── PASSAGE

I am trying my hand at implementing a forecasting algorithm that combines both LSTM and CNN models from this paper. Essentially, the paper proposed a model with three branches: a CNN branch, an LSTM branch, and a merged branch that combines both. The first two branches are only present during training to prevent overfitting and ensure the final model is trained for both CNN and LSTM features. Here is the diagram in the paper (alpha, beta, and gamma in the total loss function are just weight for those particular losses.) As I understand it, these are similar to the auxiliary branches in the likes of ResNet and Inception model to ensure that every layer is contributing to the model output. I implemented this accordingly:
def construct_lstm_cnn(look_forward, look_back=30):
cnn = construct_cnn(look_forward, fc=False)
cnn_flatten = Flatten()(cnn.output)
lstm = construct_lstm(look_forward, look_back, 2, fc=False)
#Merged layer (the main branch that will be making prediction after training)
cnn_lstm = concatenate([cnn_flatten, lstm.output])
fc_merged = Dense(500, activation='relu')(cnn_lstm)
drop_merged = Dropout(0.5)(fc_merged)
fc2_merged = Dense(100, activation='relu')(drop_merged)
drop2_merged = Dropout(0.5)(fc2_merged)
fc3_merged = Dense(25 , activation='relu')(drop2_merged)
drop3_merged = Dropout(0.5)(fc3_merged)
pred_merged = Dense(look_forward, activation='linear')(drop3_merged)
#Auxiliary branch for cnn (want to remove at inference time)
fc_cnn = Dense(500, activation='relu')(cnn_flatten)
drop_cnn = Dropout(0.5)(fc_cnn)
fc2_cnn = Dense(100, activation='relu')(drop_cnn)
drop2_cnn = Dropout(0.5)(fc2_cnn)
fc3_cnn = Dense(25 , activation='relu')(drop2_cnn)
drop3_cnn = Dropout(0.5)(fc3_cnn)
pred_cnn_aux = Dense(look_forward, activation='linear')(drop3_cnn)
#Auxiliary branch for lstm (want to remove at inference time)
fc_lstm = Dense(500, activation='relu')(lstm.output)
drop_lstm = Dropout(0.5)(fc_lstm)
fc2_lstm = Dense(100, activation='relu')(drop_lstm)
drop2_lstm = Dropout(0.5)(fc2_lstm)
fc3_lstm = Dense(25 , activation='relu')(drop2_lstm)
drop3_lstm = Dropout(0.5)(fc3_lstm)
pred_lstm_aux = Dense(look_forward, activation='linear')(drop3_lstm)
#Final model with three branches
model = Model(inputs=[cnn.input, lstm.input], outputs=[pred_merged, pred_cnn_aux, pred_lstm_aux], name="lstm-cnn")
return model
However, I can't seem to find a way in Keras to remove the listed auxiliary branches. Is there a way I could remove the layers that are not useful during inference time?
I provide you a simplified example
here the full model with all the branches... this is the model to fit
def construct_lstm_cnn():
inp_lstm = Input((20,30))
lstm = LSTM(32, activation='relu')(inp_lstm)
inp_cnn = Input((32,32,3))
cnn = Conv2D(32, 3, activation='relu')(inp_cnn)
cnn = Flatten()(cnn)
cnn_lstm = Concatenate()([cnn, lstm])
cnn_lstm = Dense(1)(cnn_lstm)
fc_cnn = Dense(32, activation='relu')(cnn)
fc_cnn = Dropout(0.5)(fc_cnn)
fc_cnn = Dense(1)(fc_cnn)
fc_lstm = Dense(32, activation='relu')(lstm)
fc_lstm = Dropout(0.5)(fc_lstm)
fc_lstm = Dense(1)(fc_lstm)

────
── DATASET RECORDS

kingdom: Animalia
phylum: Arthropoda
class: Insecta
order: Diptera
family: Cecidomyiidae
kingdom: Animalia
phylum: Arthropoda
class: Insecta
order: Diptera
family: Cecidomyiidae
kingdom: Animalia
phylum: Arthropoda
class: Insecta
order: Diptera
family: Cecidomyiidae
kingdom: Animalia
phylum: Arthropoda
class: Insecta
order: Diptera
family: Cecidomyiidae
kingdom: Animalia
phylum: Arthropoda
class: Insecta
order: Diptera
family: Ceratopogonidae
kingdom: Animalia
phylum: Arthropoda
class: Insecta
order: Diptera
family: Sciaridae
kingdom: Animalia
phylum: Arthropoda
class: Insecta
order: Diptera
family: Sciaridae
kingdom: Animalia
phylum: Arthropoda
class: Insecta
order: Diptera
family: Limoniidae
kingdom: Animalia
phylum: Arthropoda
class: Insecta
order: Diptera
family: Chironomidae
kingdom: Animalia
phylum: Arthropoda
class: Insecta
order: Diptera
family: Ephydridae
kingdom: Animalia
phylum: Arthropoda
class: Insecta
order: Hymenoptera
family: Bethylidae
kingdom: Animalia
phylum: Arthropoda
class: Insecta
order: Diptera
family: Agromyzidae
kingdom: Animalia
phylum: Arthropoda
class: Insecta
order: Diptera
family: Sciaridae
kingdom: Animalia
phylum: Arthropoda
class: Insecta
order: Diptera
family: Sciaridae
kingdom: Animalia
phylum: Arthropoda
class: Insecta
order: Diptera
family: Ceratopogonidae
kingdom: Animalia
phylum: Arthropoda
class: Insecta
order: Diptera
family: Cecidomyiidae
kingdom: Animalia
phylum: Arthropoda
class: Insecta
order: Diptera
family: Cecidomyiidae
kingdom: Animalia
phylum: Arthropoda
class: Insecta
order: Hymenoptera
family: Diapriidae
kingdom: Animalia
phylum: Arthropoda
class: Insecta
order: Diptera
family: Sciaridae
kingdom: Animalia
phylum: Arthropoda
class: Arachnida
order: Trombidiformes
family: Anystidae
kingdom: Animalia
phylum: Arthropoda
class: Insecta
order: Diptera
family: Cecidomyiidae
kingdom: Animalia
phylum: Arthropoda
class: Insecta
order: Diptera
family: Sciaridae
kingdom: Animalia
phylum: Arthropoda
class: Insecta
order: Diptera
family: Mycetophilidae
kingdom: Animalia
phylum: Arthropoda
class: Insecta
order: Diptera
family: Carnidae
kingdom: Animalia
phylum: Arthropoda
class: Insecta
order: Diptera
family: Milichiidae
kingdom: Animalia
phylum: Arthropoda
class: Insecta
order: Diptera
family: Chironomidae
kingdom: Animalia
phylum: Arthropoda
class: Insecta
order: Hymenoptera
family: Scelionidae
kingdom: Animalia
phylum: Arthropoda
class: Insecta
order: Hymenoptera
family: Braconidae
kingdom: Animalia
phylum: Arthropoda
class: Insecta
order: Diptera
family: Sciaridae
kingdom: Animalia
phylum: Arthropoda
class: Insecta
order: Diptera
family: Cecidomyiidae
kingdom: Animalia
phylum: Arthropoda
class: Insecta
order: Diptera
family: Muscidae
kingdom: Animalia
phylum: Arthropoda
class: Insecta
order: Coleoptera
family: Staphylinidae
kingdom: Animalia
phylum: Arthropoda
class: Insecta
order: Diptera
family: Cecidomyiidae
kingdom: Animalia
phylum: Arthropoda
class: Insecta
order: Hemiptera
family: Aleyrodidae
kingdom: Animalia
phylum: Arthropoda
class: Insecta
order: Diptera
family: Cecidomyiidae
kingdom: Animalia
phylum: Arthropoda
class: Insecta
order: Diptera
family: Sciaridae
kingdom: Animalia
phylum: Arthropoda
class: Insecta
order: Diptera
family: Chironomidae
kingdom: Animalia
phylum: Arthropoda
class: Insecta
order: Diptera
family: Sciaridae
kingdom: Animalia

────

● WHAT IS BEING ASKED: Print the Keras forum thread from "drop3_cnn = Dropout(0.5)(fc3_cnn)" to "Dense(25 , activation='relu')(drop2_lstm)" without changing a single character.

● SOLUTION FOR THIS EXERCISE:
drop3_cnn = Dropout(0.5)(fc3_cnn)
pred_cnn_aux = Dense(look_forward, activation='linear')(drop3_cnn)
#Auxiliary branch for lstm (want to remove at inference time)
fc_lstm = Dense(500, activation='relu')(lstm.output)
drop_lstm = Dropout(0.5)(fc_lstm)
fc2_lstm = Dense(100, activation='relu')(drop_lstm)
drop2_lstm = Dropout(0.5)(fc2_lstm)
fc3_lstm = Dense(25 , activation='relu')(drop2_lstm)